*Text block:*
Lambda Labs — my most awaited phase in Lambda school to get a glimpse of the actual on-the-job experience of being a Full Stack Web Developer. We followed Agile methodology to develop this new feature, the intro from the stakeholder team was fantastic, and had regular weekly checkpoint point meetings for us to clarify our questions.

Where to Start?

I’m glad to work with a wonderful team named “Story Squad”. I was able to connect to the core values of this organization as they aligned with my interest in kids' early learning concepts. This app is primarily designed to benefit reluctant readers by making them authors and Illustrators! It includes an interactive word-building game that keeps the little ones engaging. This app provides the stories for the kids to read/listen to and then come up with their version of writing and drawing on the story which they can share with other readers. An important highlight of this app is that it gets away from the monotonous online video world where kids keep watching one after the other … In the story squad world kids get creative, create fantasy and pursue their reading habit at home with parents feeling reassured without guilt!

The user story that my team was trying to solve is to enable audio features for the stories so the child can listen to the story while viewing the story text and then progress on to the next level.

Our Crew:

We were a team of 4 in Web and 4 in Data Science, we created user stories to address the design of our new feature. Using the Trello board to keep us on track and view the progress, we created tasks for each user story and assigned them to each of the developers upon their expertise.

Technical Power:

Our cohorts build upon the existing Story Squad code base in React and PostgreSQL with backend integration using NodeJS. The “Story Analysis Engine” is build using Python.

Picture Owned by Story Squad Crew

Our Mission Begins:

It all kickstarted with the touchpoint meeting with the stakeholder learning about the intention of this creation gamified app for children enabling them to read. Going thru the previous iteration and planning our current sprint of 2 weeks, we discussed our requirement spec with the Figma provided by the stakeholder and a smooth handoff from the previous cohort.

Our Target Audio Feature Page

Breaking the feature into user-stories -> tasks:

  • This involved backend storing the mp4 audio file for each story chapter. Creation of a new column in the existing stories table to host the mp4 file.
  • Get API modified to include the newly added audiofile column that fetches fields from the stories table for each
  • Used ReactAudioPlayer with ant design to display play and pause for the story mp4 audio file.
  • Upon the completion of audio, enabling the “I’m done reading” button, this button is styled in .less with ant design following the app’s theme.

*Required action A:* In the Lambda Labs write-up, what language was the "Story Analysis Engine" built with?
*Required action B:* Reproduce the Lambda Labs write-up word for word, starting at "Our Target Audio" and ending at "the app’s theme.".

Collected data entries
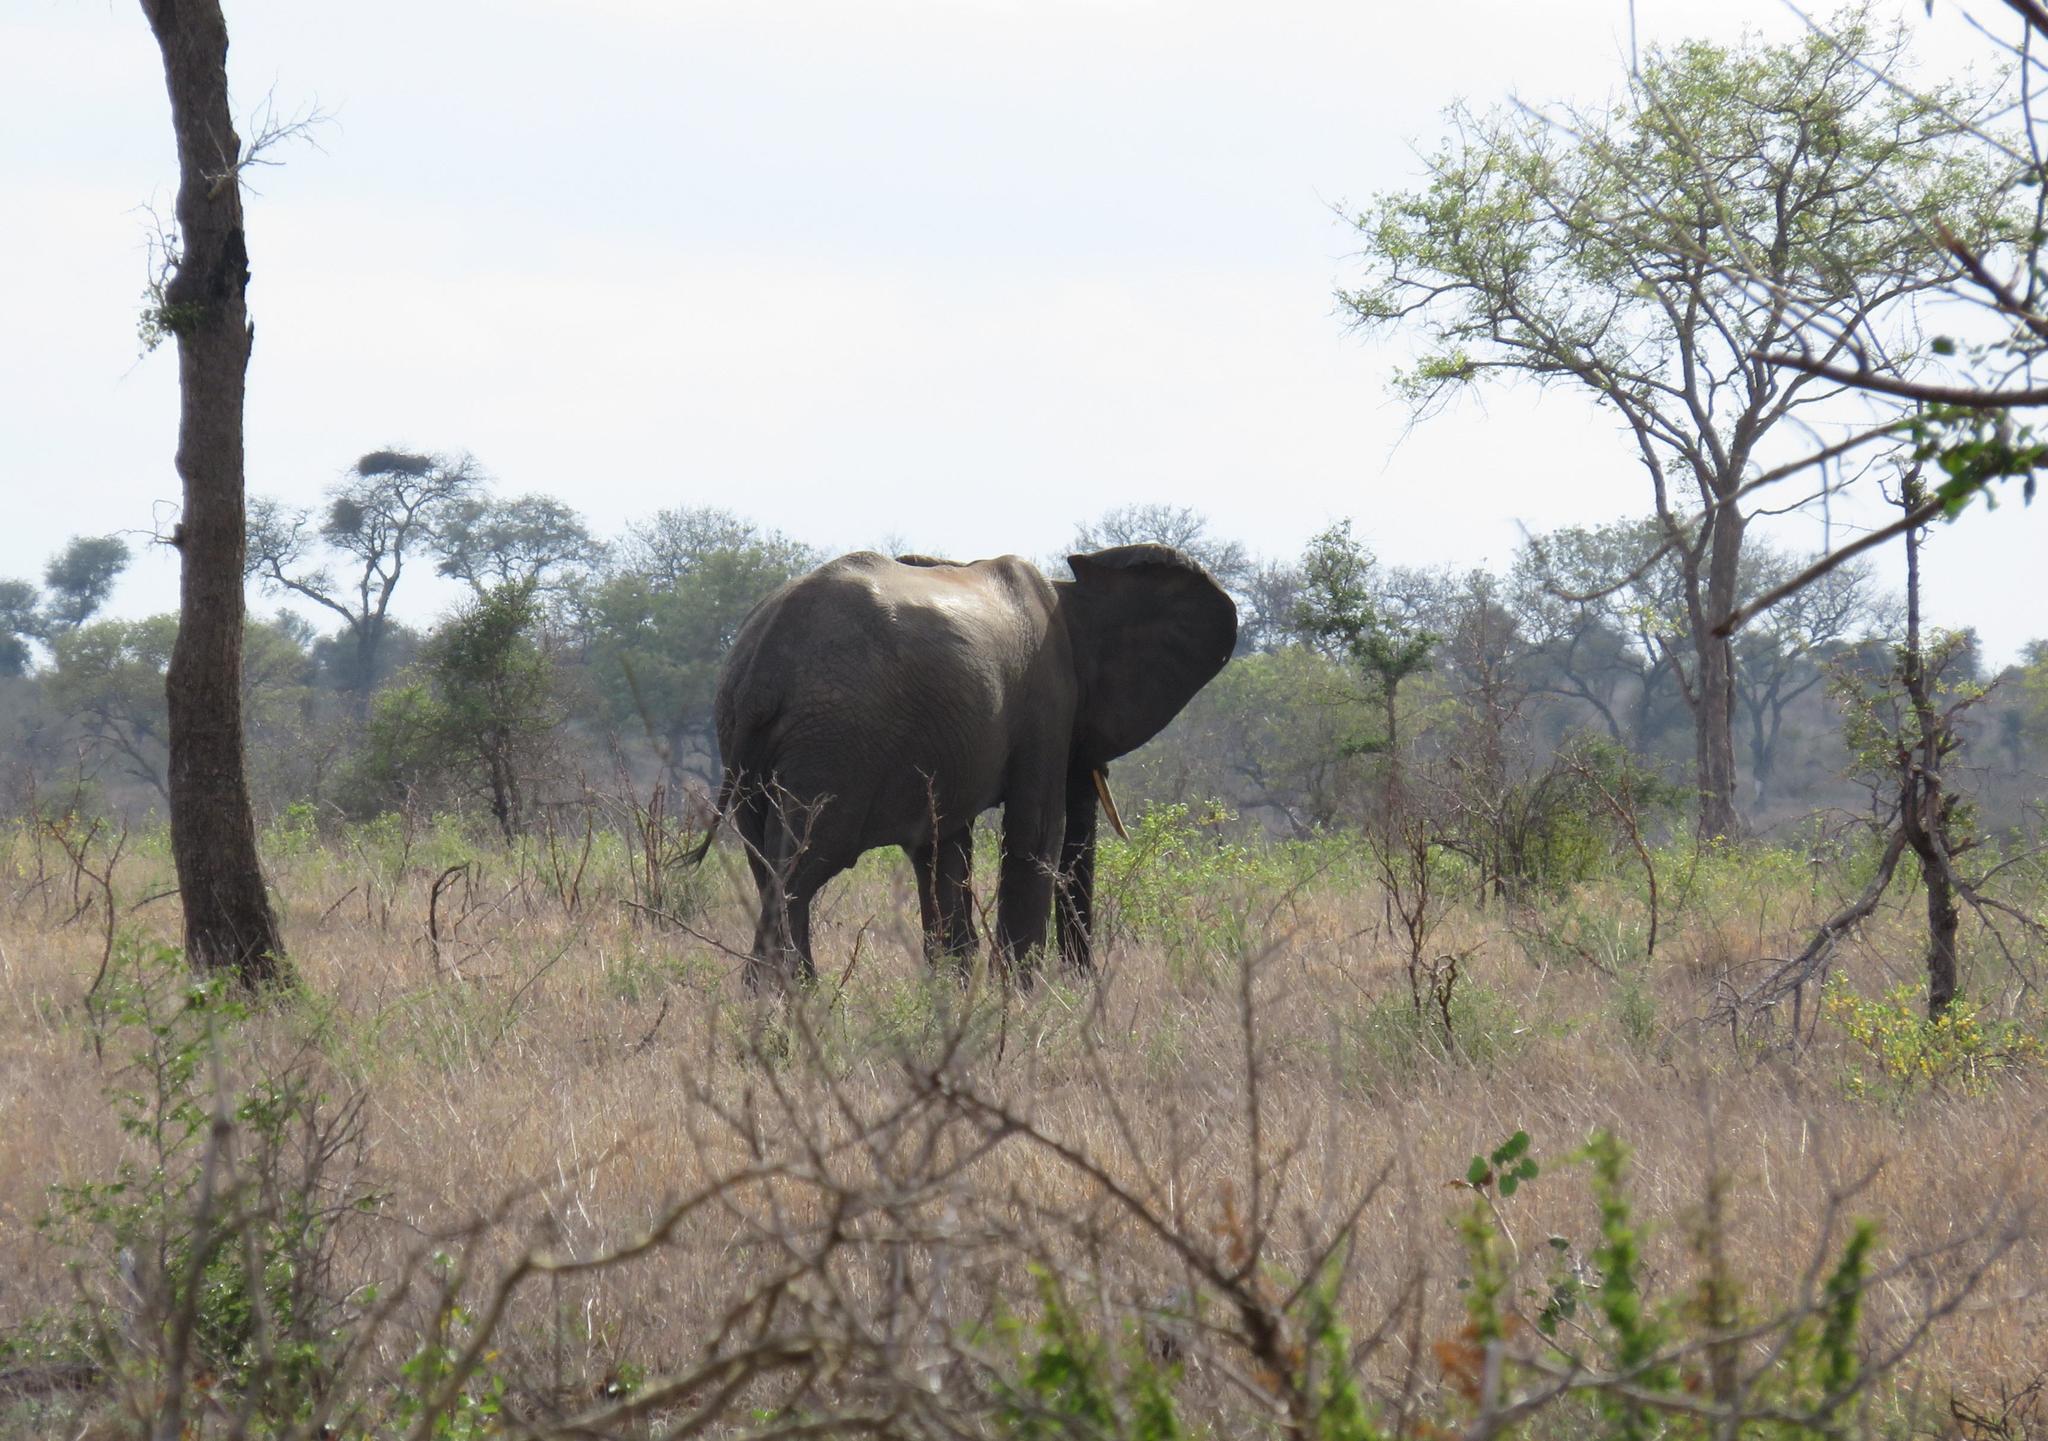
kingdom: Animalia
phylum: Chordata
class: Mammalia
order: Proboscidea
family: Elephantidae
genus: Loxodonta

---

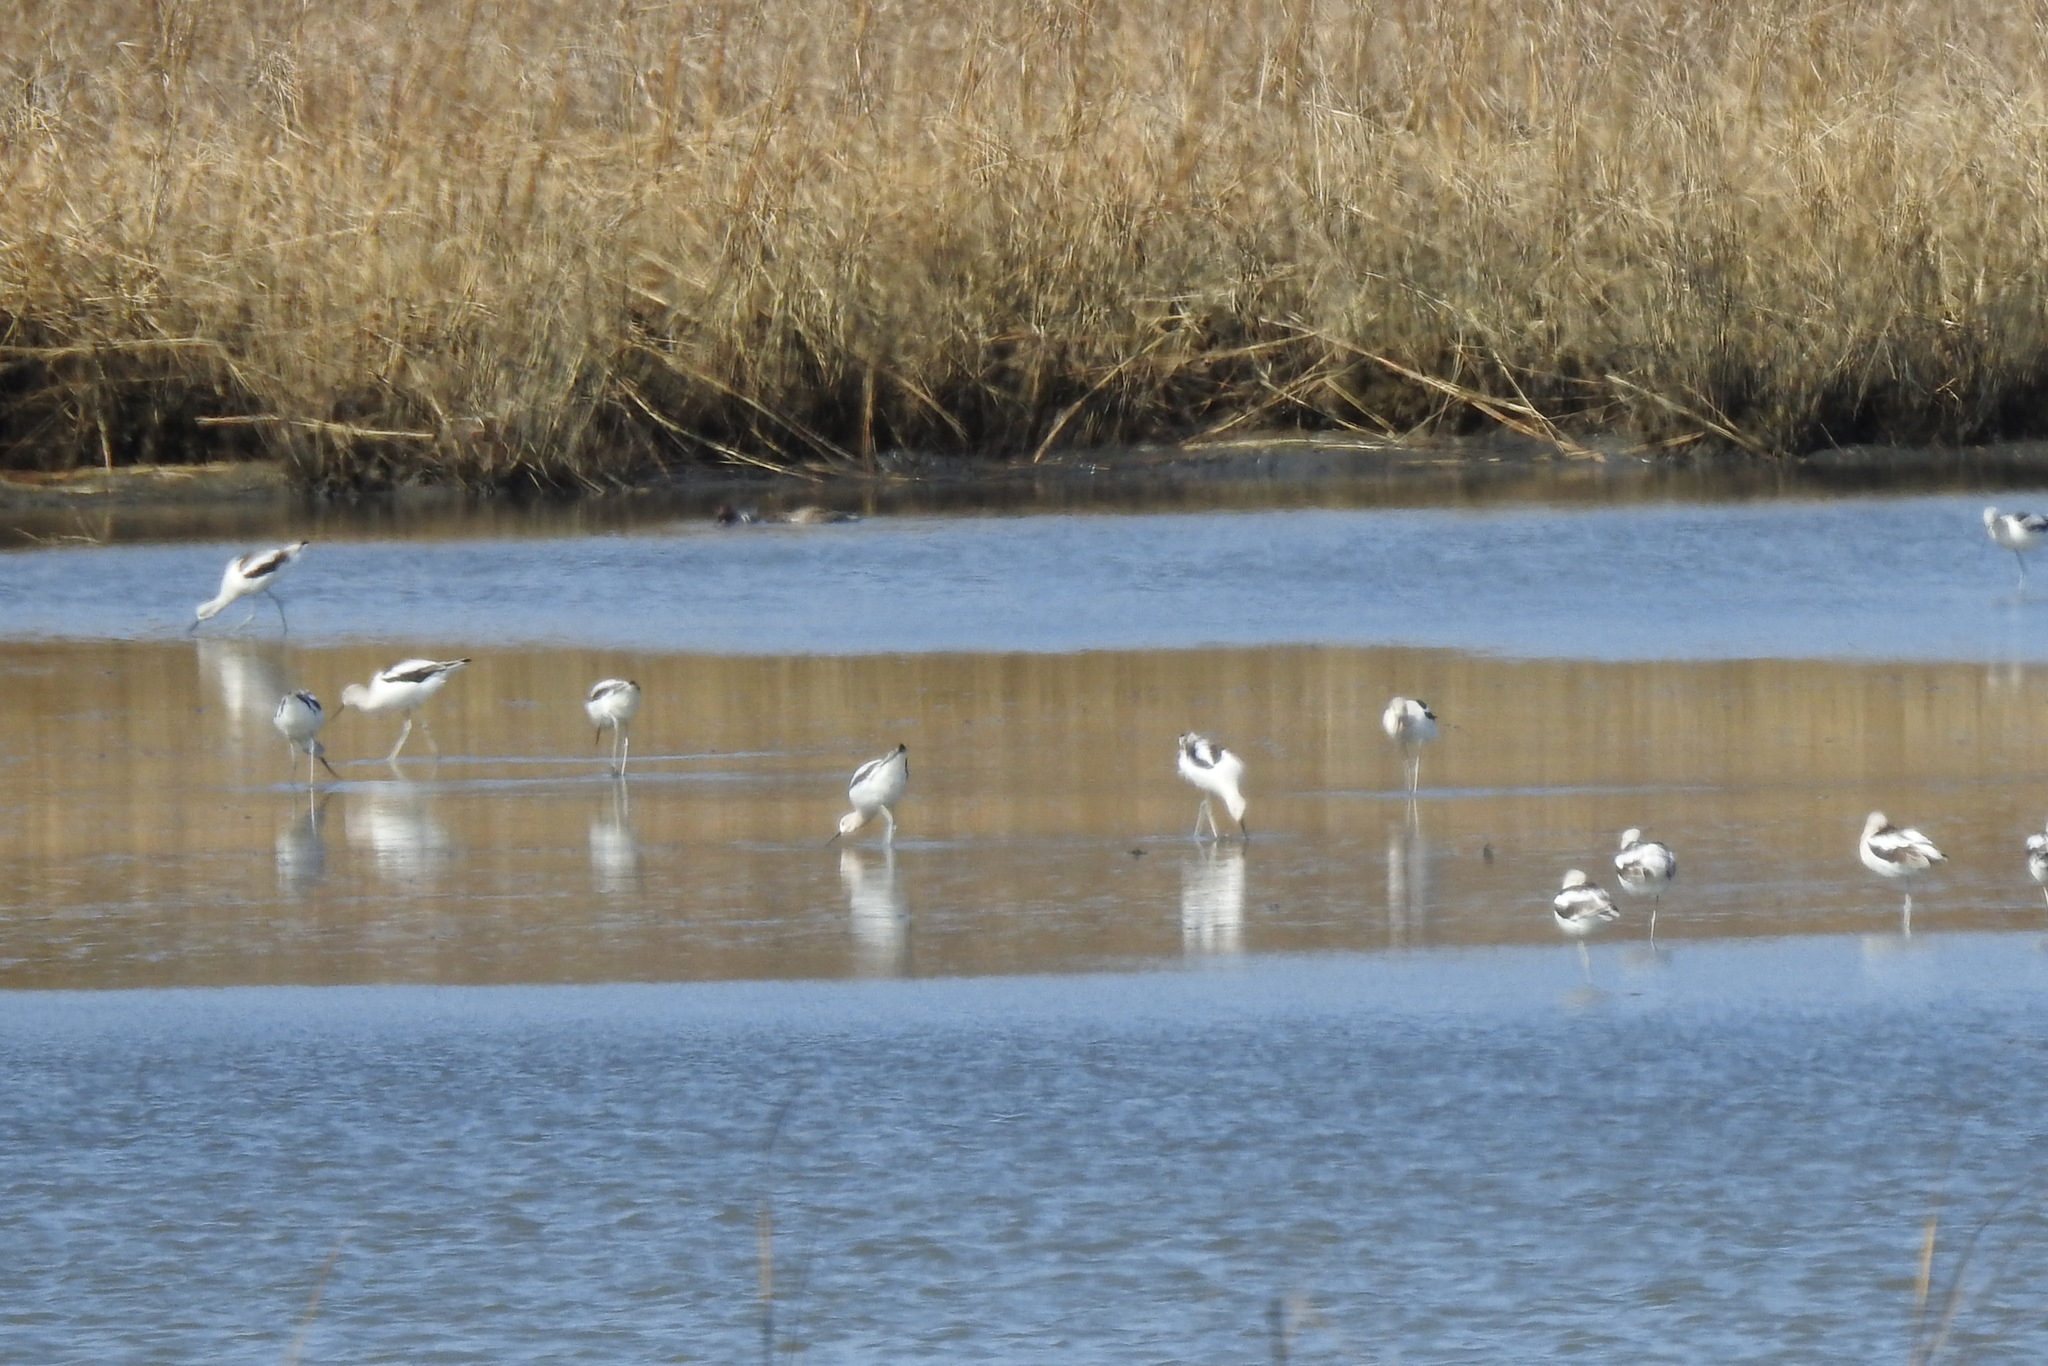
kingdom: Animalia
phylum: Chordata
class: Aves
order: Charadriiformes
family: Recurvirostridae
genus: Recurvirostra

*Response area A:* Python.

*Response area B:*
Our Target Audio Feature Page

Breaking the feature into user-stories -> tasks:

  • This involved backend storing the mp4 audio file for each story chapter. Creation of a new column in the existing stories table to host the mp4 file.
  • Get API modified to include the newly added audiofile column that fetches fields from the stories table for each
  • Used ReactAudioPlayer with ant design to display play and pause for the story mp4 audio file.
  • Upon the completion of audio, enabling the “I’m done reading” button, this button is styled in .less with ant design following the app’s theme.